Die Szene ist bezeichnend für den französischen Essayfilmer Chris Marker: Als spitzfindige Beobachtung in seiner dreistündigen dokumentarischen Collage Le fond de l’air est rouge (1977, 1993 aktualisiert), die sich mit der Geschichte der internationalen Linken zwischen 1967 und 1977 befasst, ist sie nur ein Detail. Aber gerade Markers bisweilen ironische Beobachtungsgabe, seine Faszination für die Überfülle an Informationen, die (Archiv-)Bilder bewahren – und die es sozusagen immer wieder neu zu bergen gilt –, zeichnet die Qualität seiner Arbeit aus.

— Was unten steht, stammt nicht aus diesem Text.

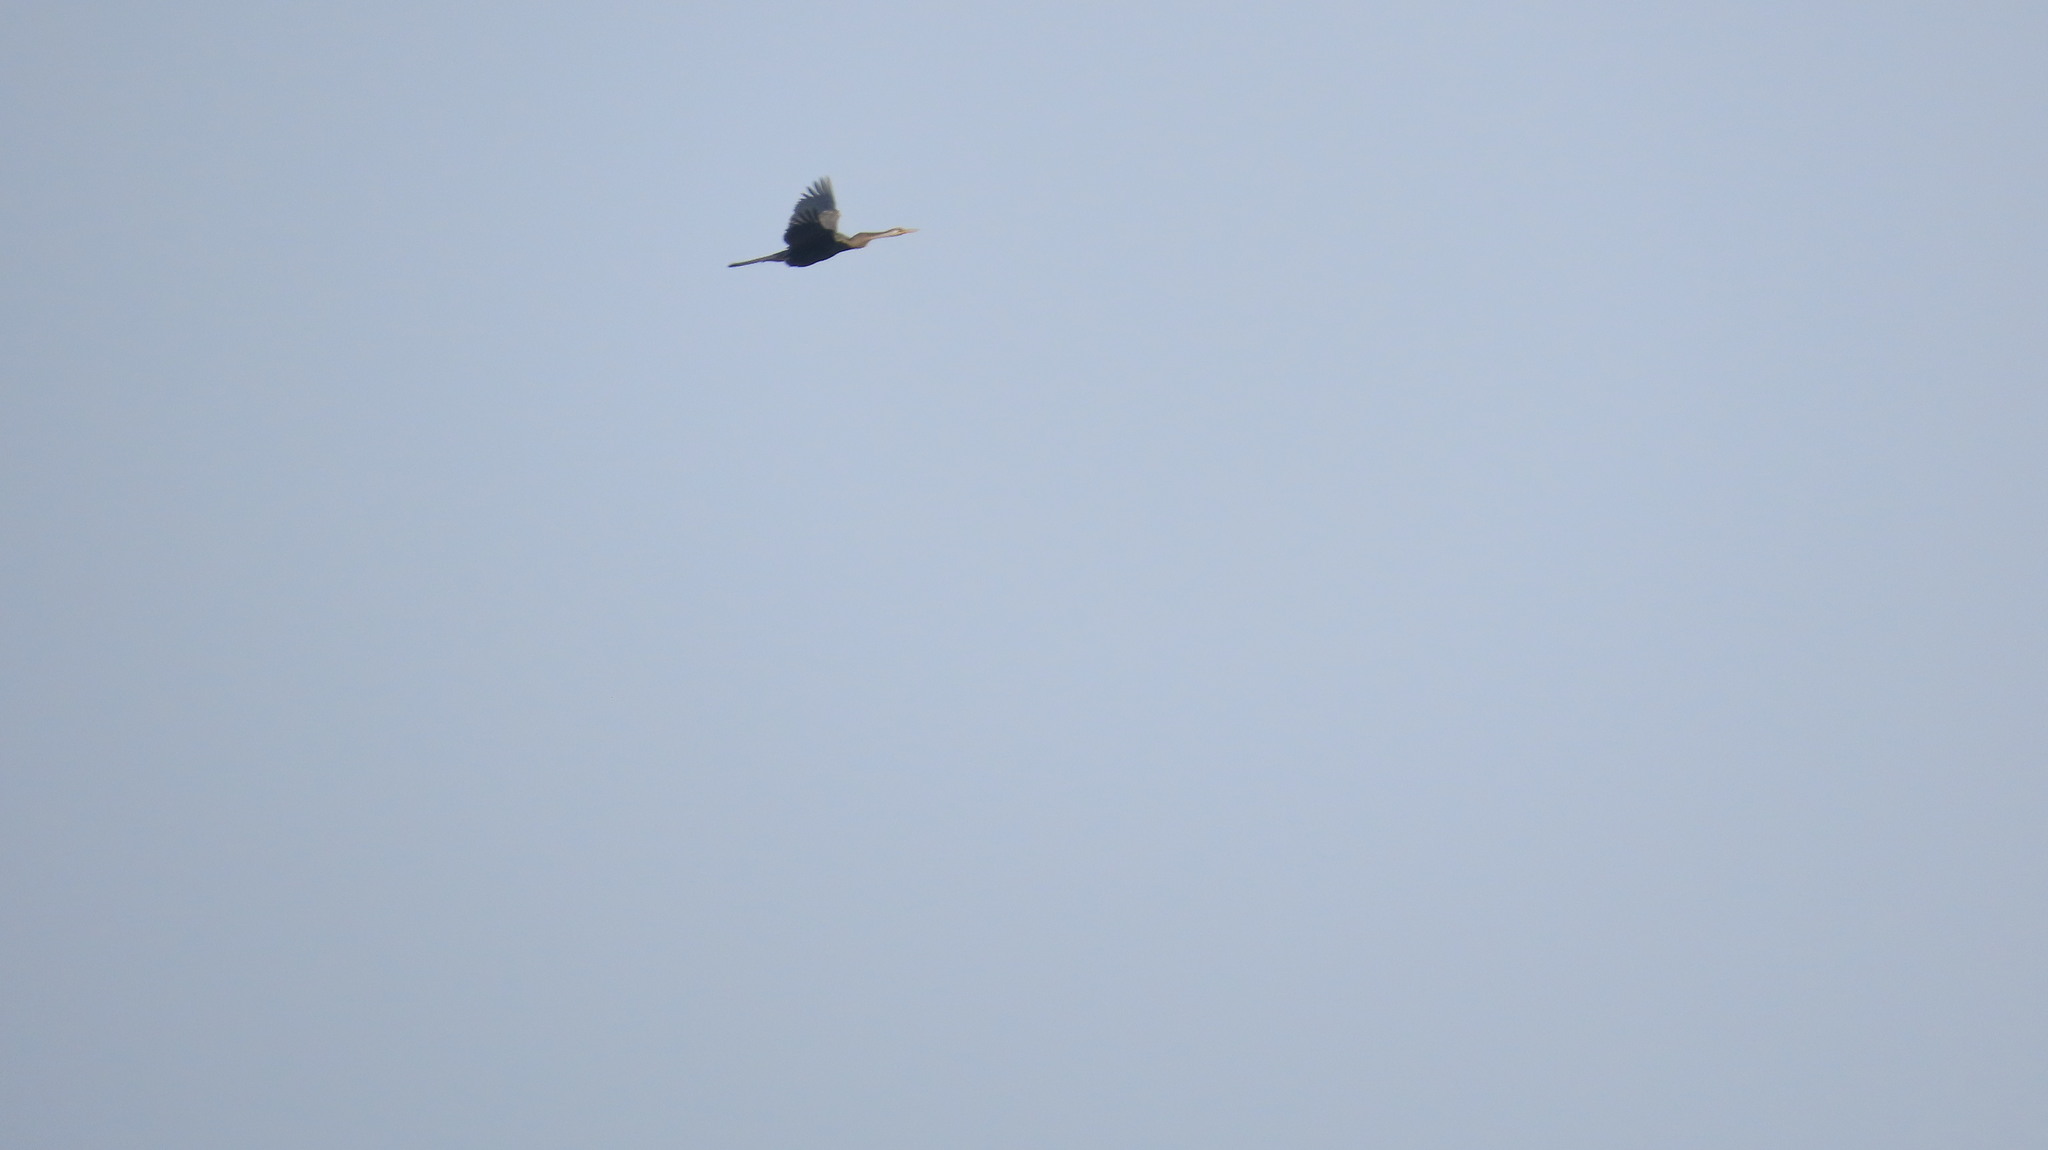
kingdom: Animalia
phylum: Chordata
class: Aves
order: Suliformes
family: Anhingidae
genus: Anhinga
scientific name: Anhinga melanogaster
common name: Oriental darter
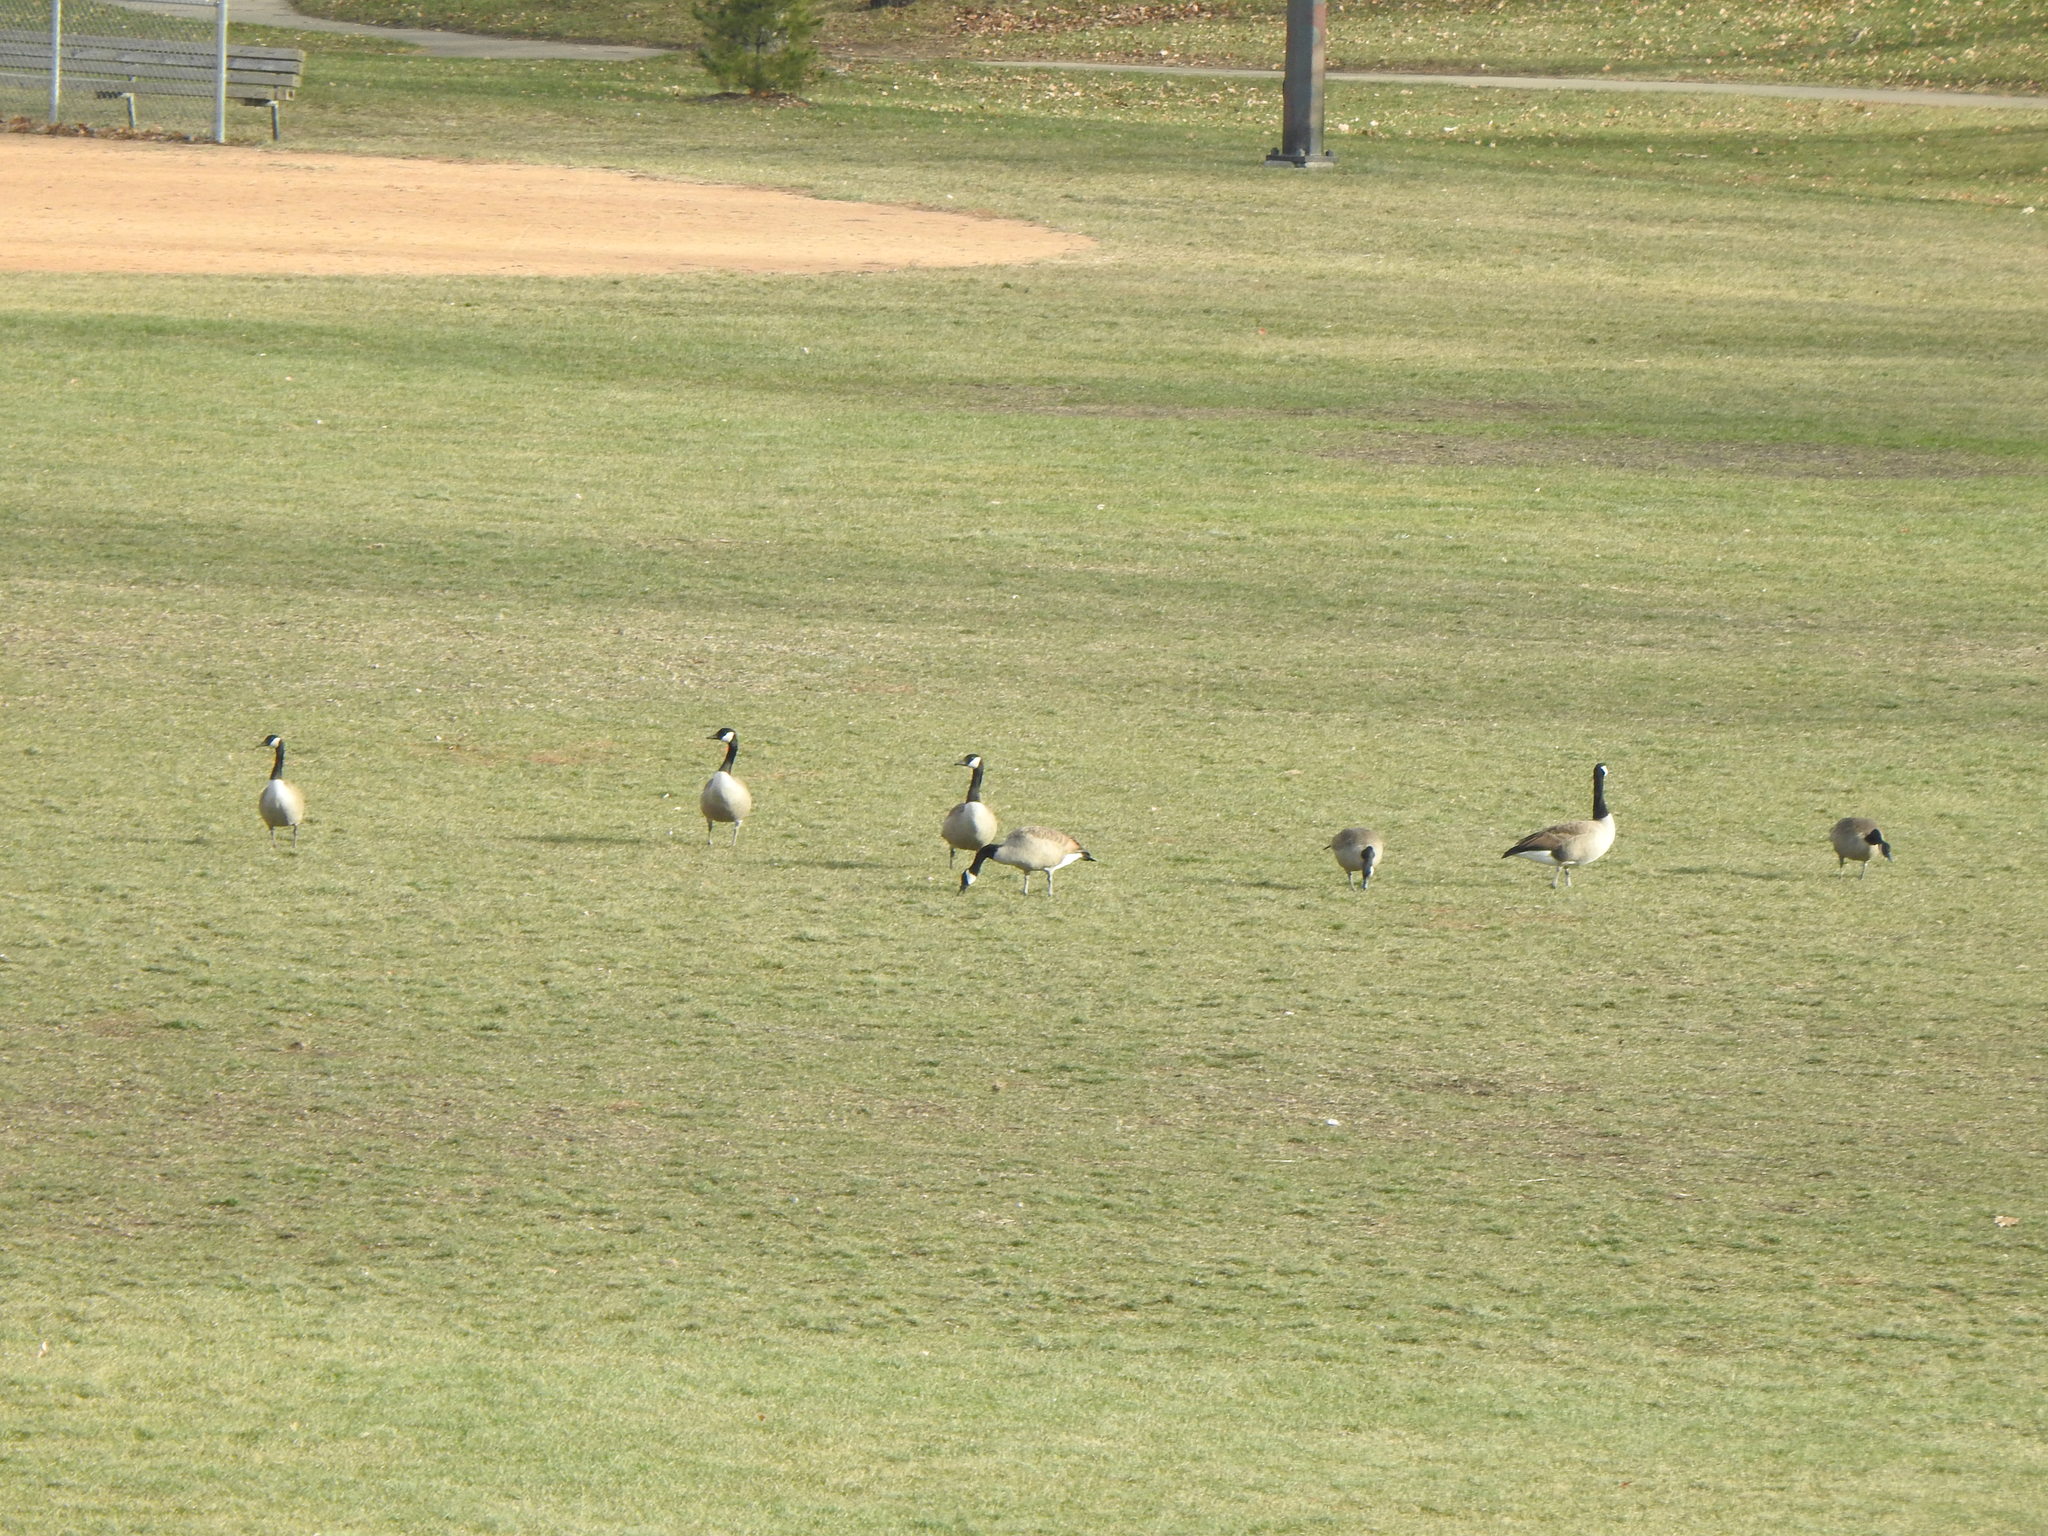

Marker selbst ist und bleibt eine Sphinx. Über seinen Namen (angeblich Christian François Bouche-Villeneuve), seinen Geburtsort wie sein Aussehen finden sich widersprüchliche Angaben. Sicher ist – neben seiner Liebe zu Katzen –, dass er ursprünglich als Autor begann (unter anderem gibt es von ihm ein Buch zu Jean Giraudoux) und von den späten 50er-Jahren an zum Kreis der Pariser Rive-Gauche-Intellektuellen gehörte.
Sicher ist auch, dass seine frühen Arbeiten – etwa Les statues meurent aussi (1950, gemeinsam mit Alain Resnais) über die Verlängerung kolonialistischer Praktiken durch Museen – schon seinen Zugang zum Film als politisches Mittel verdeutlichen, wenngleich er diese Frühphase seines Werkes heute gerne ausklammert.
Marker bezeichnet 1962 als sein Jahr Null. Da realisierte er zum einen Le joli mai (gemeinsam mit Pierre Lhomme), seinen ersten Film in Direct-Cinema-Manier, der die Widersprüche der französischen Gesellschaft am Ende des Algerienkriegs thematisiert. Und, gleichsam nebenbei, La Jetée: seine vielleicht berühmteste Arbeit, ein paradoxes Zeit- und Erinnerungsrätsel in unbewegten Einstellungen, das Jahre später Terry Gilliam zu 12 Monkeys inspirierte.
Neue Angelpunkte
Tatsächlich ließe sich das ganze Schaffen Markers entlang der Achsen von Geschichte und Erinnerung beschreiben. Entweder er arrangiert eine vielschichtige Auseinandersetzung über das Verhältnis der Bilder zum Gedächtnis wie in Sans soleil, oder er holt aus der Historie eine Position hervor, greift dabei auf vorhandenes Bildmaterial zurück, um es dialektisch zu umzuschichten – bis sich die Historie aus einem neuen Angelpunkt betrachten lässt.
Eine seiner prägnantesten Arbeiten in dieser Hinsicht, Le tombeau d’Alexandre (1993), nimmt Leben und Werk des sowjetischen Filmemachers Alexander Medwedkin zum Anlass, die Geschichte der UdSSR durch die Perspektive dieses Partisanen in den eigenen Reihen hindurch zu begreifen – dem Blick "eines Kommunisten in einem Land, in dem alle nur so taten, als seien sie Kommunisten", wie es ein Gefährte ausdrückt. Marker führt hier weiter, was André Bazin einmal die horizontale Montage nannte, die Sinn vor allem zwischen Kommentar und Bild (nicht nur zwischen Bildern) entfaltet.